Um dos desafios, portanto, é ampliar o uso da PEP – um método que qualquer brasileiro sexualmente ativo pode um dia precisar. A PEP demorou a ser liberada no país e ainda hoje seu uso no SUS é restrito e elitizado.

Com o advento da prevenção combinada, porém, o método ganha destaque. E não só no Brasil – a OMS, que restringia a PEP a estupros, mudou de posição em dezembro último.

Depois de anos de oferta restrita e má divulgação, gestores do SUS passam a valorizar a PEP. Os protocolos de atendimento estão passando por revisão em Brasília e a tendência é que se aumente sua disponibilidade nas emergências. O Ministério da Saúde também já está investindo em pesquisas sobre o método.

Mas o que vai exigir mais criatividade e ousadia dos gestores é mesmo a PrEP.

A chegada da PrEP no SUS significa a abertura de uma nova frente de atendimento – o acompanhamento regular de soronegativos com maior risco de se infectar. Homens bissexuais, gays, mulheres trans e profissionais do sexo são considerados grupos preferenciais para o método por conta do maior risco de aquisição no caso de uma exposição.

Denize Lotufo, médica infectologista do CRT, disse: “Por enquanto, só temos PrEP para gays, pela pesquisa. Mas queremos também oferecer para héteros que têm exposições repetidas”.

Pesquisa no CRT mostrou que 11% usaram a PEP mais de uma vez. “No uso repetido, seria mais lógico fazer PrEP”.

Para Alexandre Grangeiro, pesquisador da USP, “os serviços de saúde estão muito pouco preparados para programas de suporte contínuo a essas populações mais expostas”.

De fato, a relação da pessoa vulnerável com o SUS sempre foi pontual – um exame aqui, um aconselhamento ali, às vezes uma PEP. Até que se infecta e ganha uma matrícula num posto de HIV. Mas poderia ser diferente – o serviço poderia acompanhar essas pessoas, discutindo a minimização de seu risco e intervindo sobre fatores sociais e psicológicos envolvidos.

Agora, com a PrEP, que exige consultas médicas trimestrais e exames, terá que se criar um serviço para soronegativos sob risco, o que pode ser a oportunidade para um trabalho mais amplo.
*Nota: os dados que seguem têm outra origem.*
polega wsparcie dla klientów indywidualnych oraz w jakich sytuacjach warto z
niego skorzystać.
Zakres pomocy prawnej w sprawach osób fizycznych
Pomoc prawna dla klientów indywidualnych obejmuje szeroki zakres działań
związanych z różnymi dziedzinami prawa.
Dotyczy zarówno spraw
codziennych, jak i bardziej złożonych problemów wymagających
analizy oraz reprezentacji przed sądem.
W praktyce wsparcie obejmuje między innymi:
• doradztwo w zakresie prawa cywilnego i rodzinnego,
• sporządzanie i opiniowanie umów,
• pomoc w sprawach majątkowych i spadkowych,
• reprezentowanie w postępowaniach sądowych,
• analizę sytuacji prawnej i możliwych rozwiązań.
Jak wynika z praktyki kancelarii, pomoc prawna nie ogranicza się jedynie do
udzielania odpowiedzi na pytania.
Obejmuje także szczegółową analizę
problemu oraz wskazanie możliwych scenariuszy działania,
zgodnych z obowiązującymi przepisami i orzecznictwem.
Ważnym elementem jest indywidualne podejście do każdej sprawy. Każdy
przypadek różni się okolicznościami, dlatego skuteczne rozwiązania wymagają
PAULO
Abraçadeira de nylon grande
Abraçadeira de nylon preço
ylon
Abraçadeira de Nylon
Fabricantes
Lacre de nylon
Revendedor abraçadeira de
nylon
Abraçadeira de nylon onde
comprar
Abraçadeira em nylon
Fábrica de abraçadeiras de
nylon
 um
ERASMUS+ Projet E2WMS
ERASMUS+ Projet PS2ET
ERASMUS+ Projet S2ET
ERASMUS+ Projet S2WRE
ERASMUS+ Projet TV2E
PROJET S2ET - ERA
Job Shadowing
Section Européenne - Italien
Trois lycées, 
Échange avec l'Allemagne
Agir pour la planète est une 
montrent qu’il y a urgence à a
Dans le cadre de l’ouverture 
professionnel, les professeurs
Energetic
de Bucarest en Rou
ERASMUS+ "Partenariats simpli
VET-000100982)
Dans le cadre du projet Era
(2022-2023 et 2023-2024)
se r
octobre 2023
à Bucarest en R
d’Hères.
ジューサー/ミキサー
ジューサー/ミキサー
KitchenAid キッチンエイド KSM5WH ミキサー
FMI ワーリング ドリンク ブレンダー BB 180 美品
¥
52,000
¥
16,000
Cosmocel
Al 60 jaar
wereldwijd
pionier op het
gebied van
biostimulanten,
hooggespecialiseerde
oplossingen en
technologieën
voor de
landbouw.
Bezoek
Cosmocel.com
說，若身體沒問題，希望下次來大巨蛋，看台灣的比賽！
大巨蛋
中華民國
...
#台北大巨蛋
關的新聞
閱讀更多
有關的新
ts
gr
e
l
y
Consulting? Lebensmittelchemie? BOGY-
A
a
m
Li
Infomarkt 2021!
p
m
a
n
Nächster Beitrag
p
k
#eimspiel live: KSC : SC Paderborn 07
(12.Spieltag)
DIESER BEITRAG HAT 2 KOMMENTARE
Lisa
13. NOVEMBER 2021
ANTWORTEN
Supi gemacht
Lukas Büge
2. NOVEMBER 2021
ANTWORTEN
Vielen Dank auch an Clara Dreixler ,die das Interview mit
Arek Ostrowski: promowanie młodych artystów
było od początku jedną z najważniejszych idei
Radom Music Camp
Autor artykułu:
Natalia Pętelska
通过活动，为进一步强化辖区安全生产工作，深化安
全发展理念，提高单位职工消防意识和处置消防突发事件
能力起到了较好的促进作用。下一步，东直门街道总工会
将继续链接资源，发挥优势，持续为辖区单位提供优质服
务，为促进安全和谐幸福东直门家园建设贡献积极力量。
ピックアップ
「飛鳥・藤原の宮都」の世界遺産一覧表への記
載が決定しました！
Críticos do entusiasmo com a PrEP temem que a intervenção se reduza ao remédio.

Segundo Denize, ainda não há consenso sobre como será este novo serviço: “não vamos colocar o soronegativo para ser atendido no ambulatório de HIV, que é o lugar dos soropositivos. Estamos avaliando qual seria o local. Tradicionalmente, o lugar do soronegativo é o Centro de Testagem e Aconselhamento (CTA), que teria de se reinventar”.

Denize prevê dificuldades. “O nosso serviço atende 6.000 pessoas com HIV. É uma doença crônica, as pessoas estão vivendo e entram novas. Tem serviço na cidade de São Paulo em que há falta de profissional. Está difícil atender os positivos, imagina os negativos”.

Casais de positivo com negativo

O Tratamento como Prevenção (TcP) também traz o soronegativo para o SUS – aquele que tem um parceiro soropositivo. Grangeiro discute as implicações do TcP para o atendimento a esses casais, chamados sorodiscordantes.

“Antes, o parceiro negativo aparecia na hora que precisava de PEP. Isso deve diminuir. Temos que começar a acompanhar esse negativo, fazer exames periódicos, discutir as formas de exposição, a adesão do parceiro positivo ao medicamento. Se o positivo optou por se tratar e tem a carga viral indetectável, se o casal tem um melhor gerenciamento das práticas sexuais, não tem sentido o negativo ficar usando PEP ou PrEP.”

Para Denize, um dos aspectos positivos do TcP será o estímulo a uma adesão correta à medicação. “Tomar o remédio com disciplina será também uma forma de proteger o parceiro”.